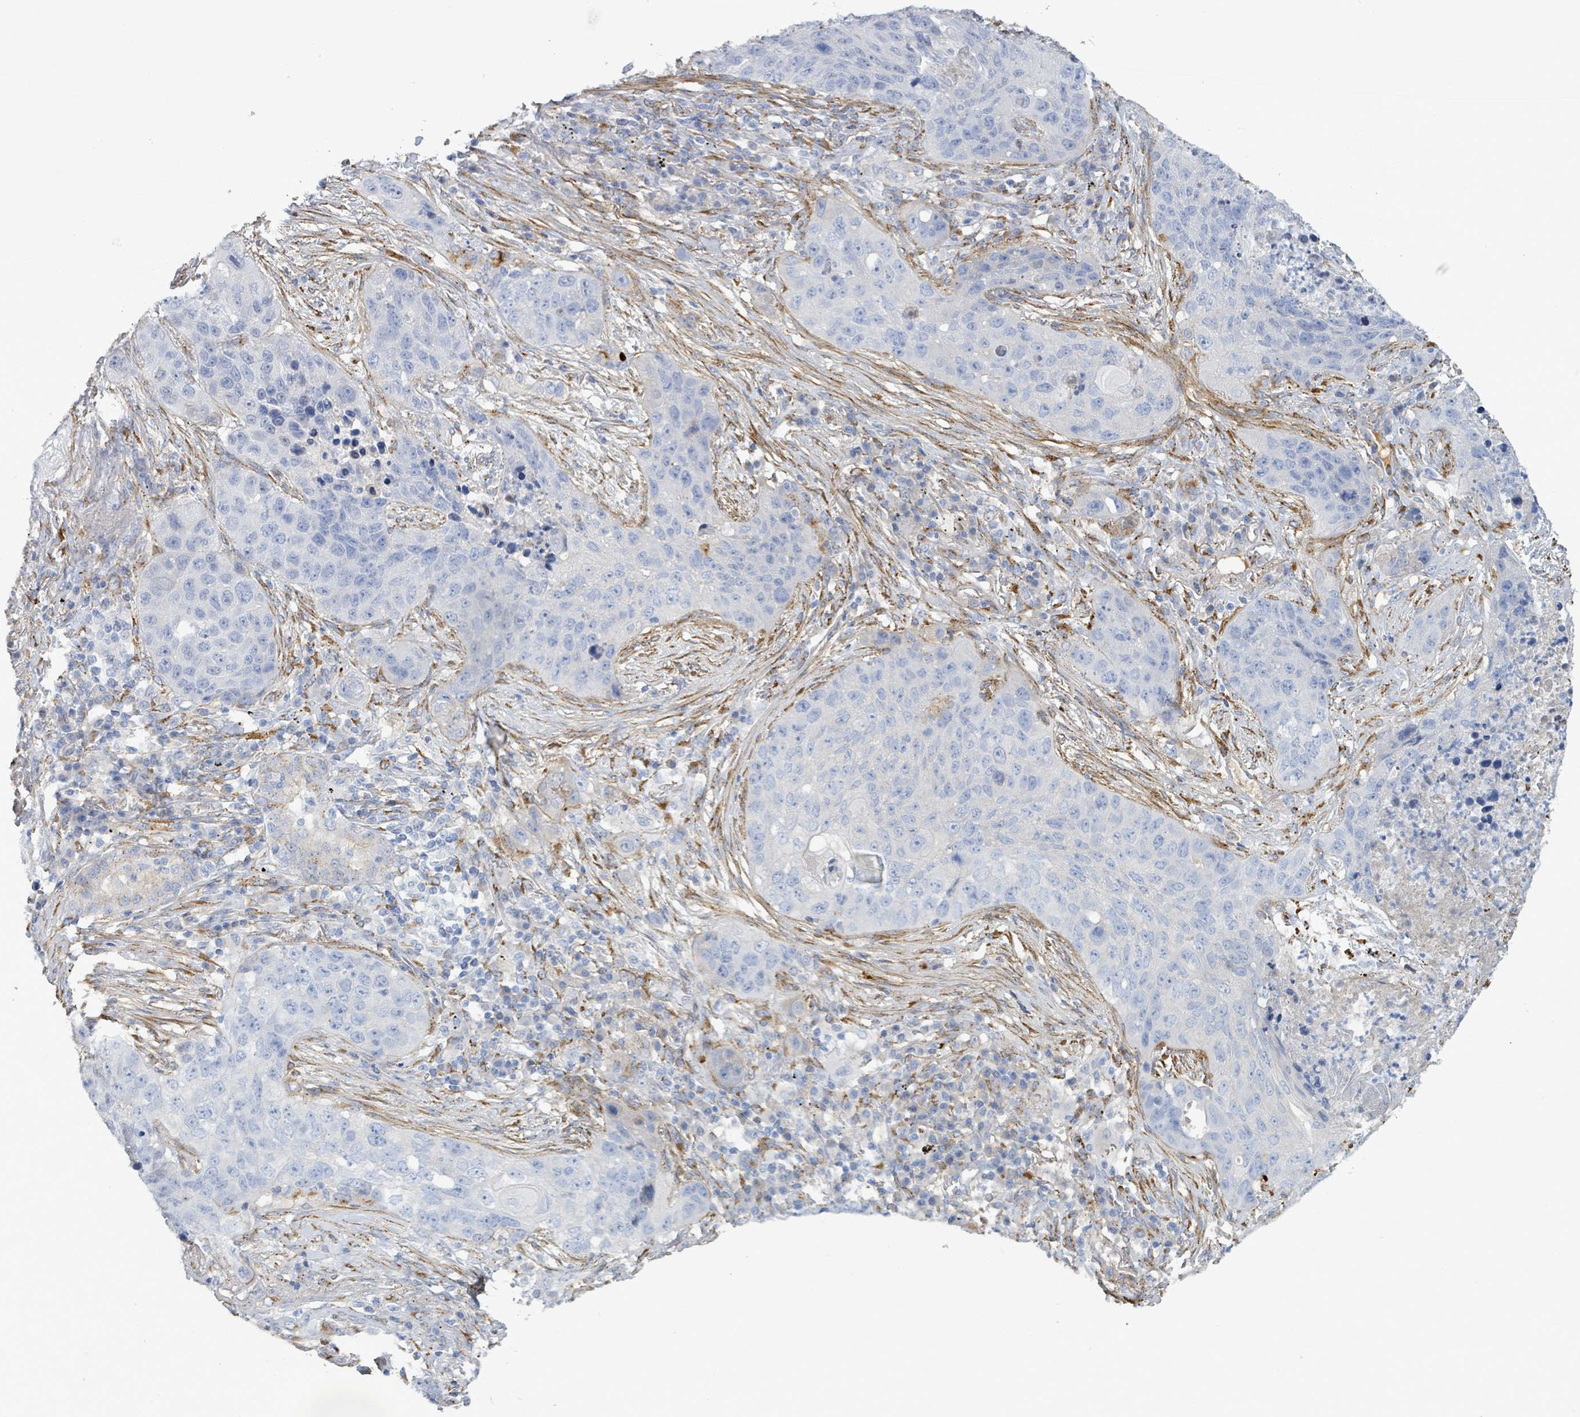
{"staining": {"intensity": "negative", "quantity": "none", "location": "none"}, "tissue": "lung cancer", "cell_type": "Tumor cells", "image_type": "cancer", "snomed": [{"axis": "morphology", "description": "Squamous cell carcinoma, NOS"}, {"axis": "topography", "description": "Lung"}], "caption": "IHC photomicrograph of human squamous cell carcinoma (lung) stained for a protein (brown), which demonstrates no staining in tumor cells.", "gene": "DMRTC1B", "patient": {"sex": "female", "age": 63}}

----------

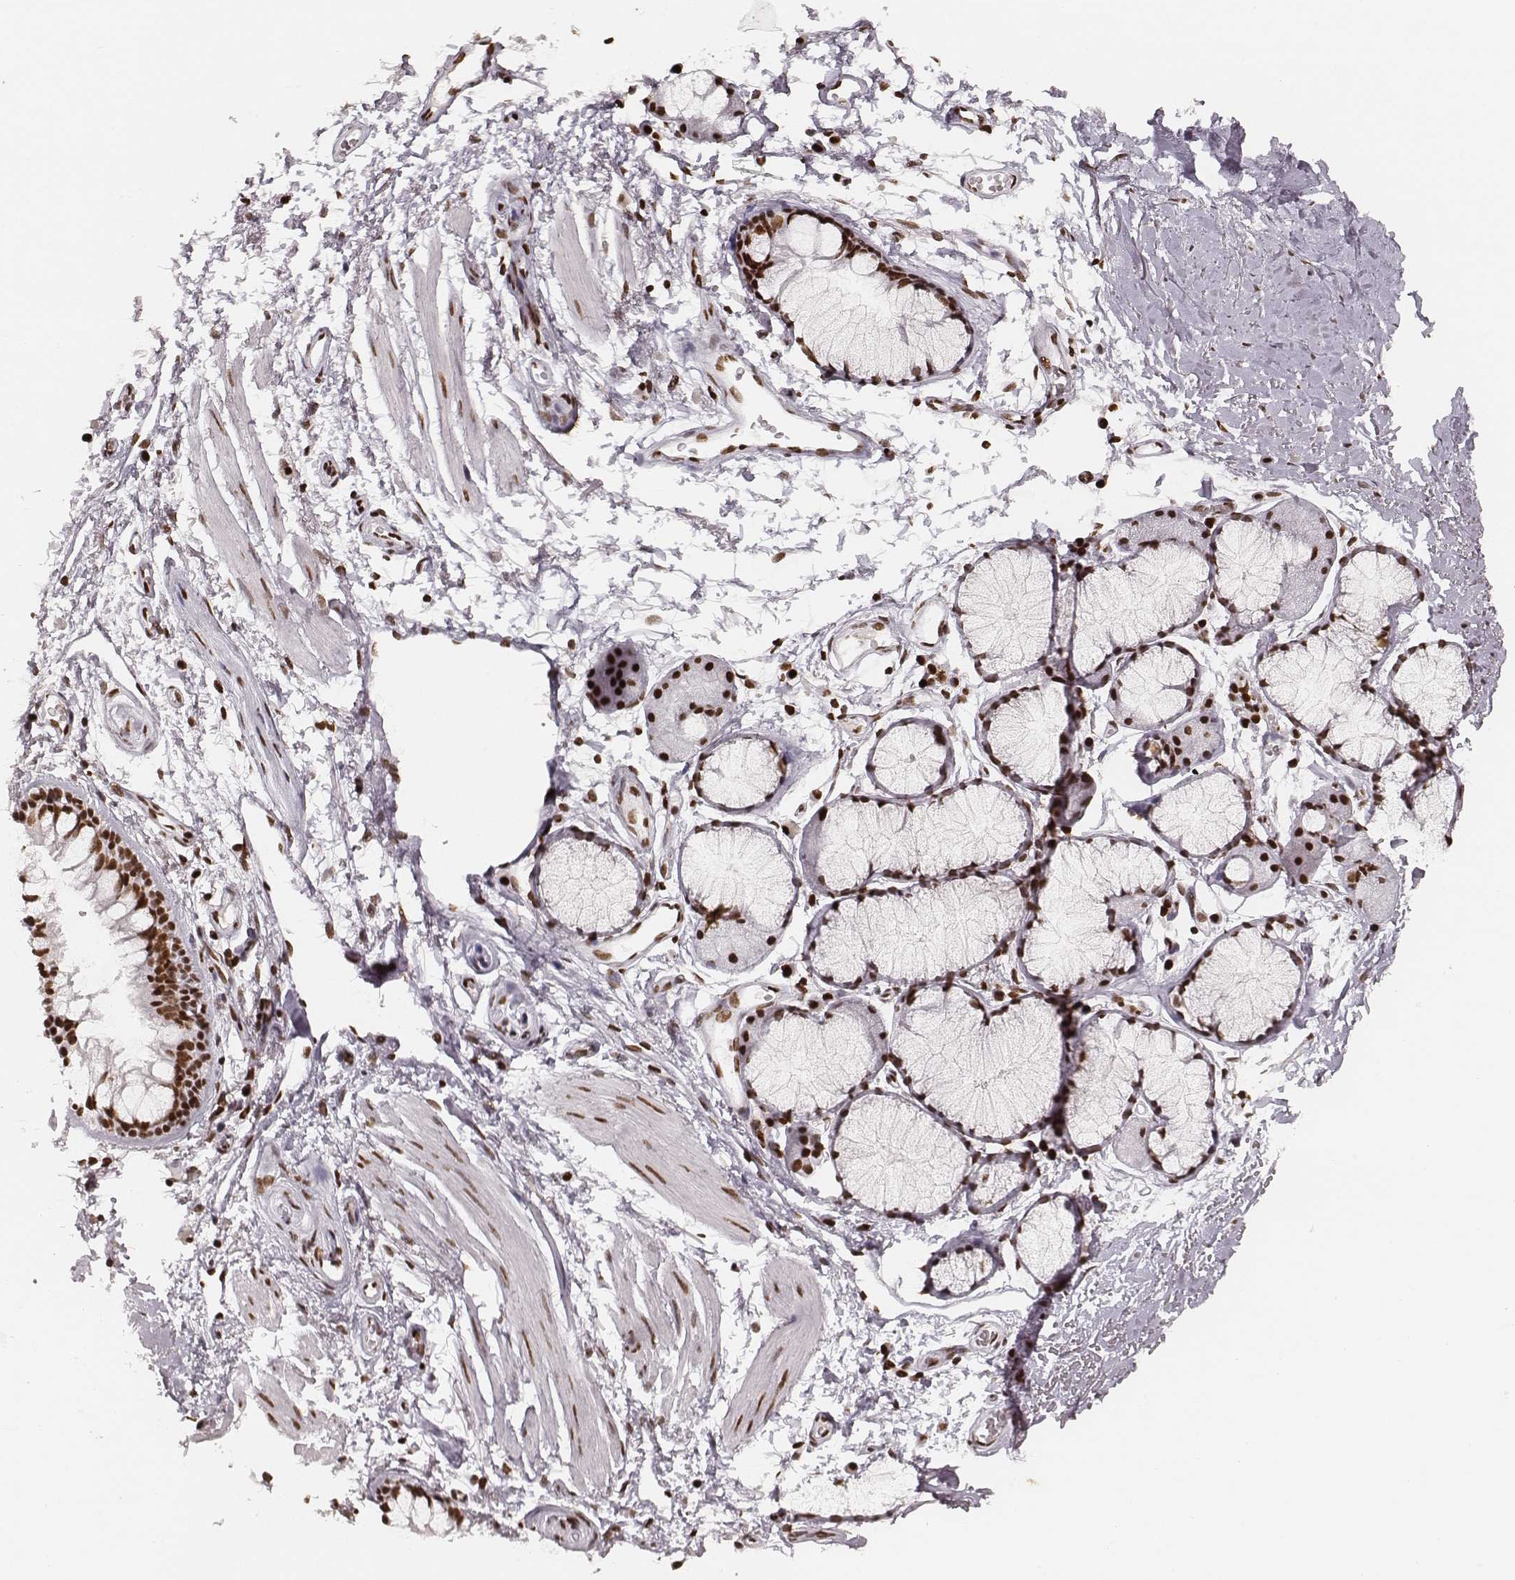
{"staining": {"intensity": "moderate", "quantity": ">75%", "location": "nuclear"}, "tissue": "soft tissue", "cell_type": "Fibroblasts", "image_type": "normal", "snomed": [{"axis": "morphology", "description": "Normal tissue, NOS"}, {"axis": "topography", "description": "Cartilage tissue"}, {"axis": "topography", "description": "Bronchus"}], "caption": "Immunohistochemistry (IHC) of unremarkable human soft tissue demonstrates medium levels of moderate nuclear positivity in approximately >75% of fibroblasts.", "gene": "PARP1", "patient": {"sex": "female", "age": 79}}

----------

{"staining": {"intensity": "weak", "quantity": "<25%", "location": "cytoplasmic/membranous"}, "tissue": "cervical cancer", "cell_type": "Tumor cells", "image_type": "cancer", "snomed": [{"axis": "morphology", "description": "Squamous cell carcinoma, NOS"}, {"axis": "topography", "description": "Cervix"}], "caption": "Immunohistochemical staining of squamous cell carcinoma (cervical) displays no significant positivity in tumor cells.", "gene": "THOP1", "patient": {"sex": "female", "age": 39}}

----------

-- YOUR ASSIGNMENT --
Filter the entries above and return only the lines holding "Squamous".

-- REPLY --
{"staining": {"intensity": "negative", "quantity": "none", "location": "none"}, "tissue": "lung cancer", "cell_type": "Tumor cells", "image_type": "cancer", "snomed": [{"axis": "morphology", "description": "Squamous cell carcinoma, NOS"}, {"axis": "topography", "description": "Lung"}], "caption": "IHC photomicrograph of human squamous cell carcinoma (lung) stained for a protein (brown), which demonstrates no staining in tumor cells.", "gene": "DMRTC1B", "patient": {"sex": "female", "age": 63}}
{"staining": {"intensity": "weak", "quantity": "<25%", "location": "cytoplasmic/membranous"}, "tissue": "cervical cancer", "cell_type": "Tumor cells", "image_type": "cancer", "snomed": [{"axis": "morphology", "description": "Squamous cell carcinoma, NOS"}, {"axis": "topography", "description": "Cervix"}], "caption": "Immunohistochemical staining of squamous cell carcinoma (cervical) displays no significant positivity in tumor cells.", "gene": "THOP1", "patient": {"sex": "female", "age": 39}}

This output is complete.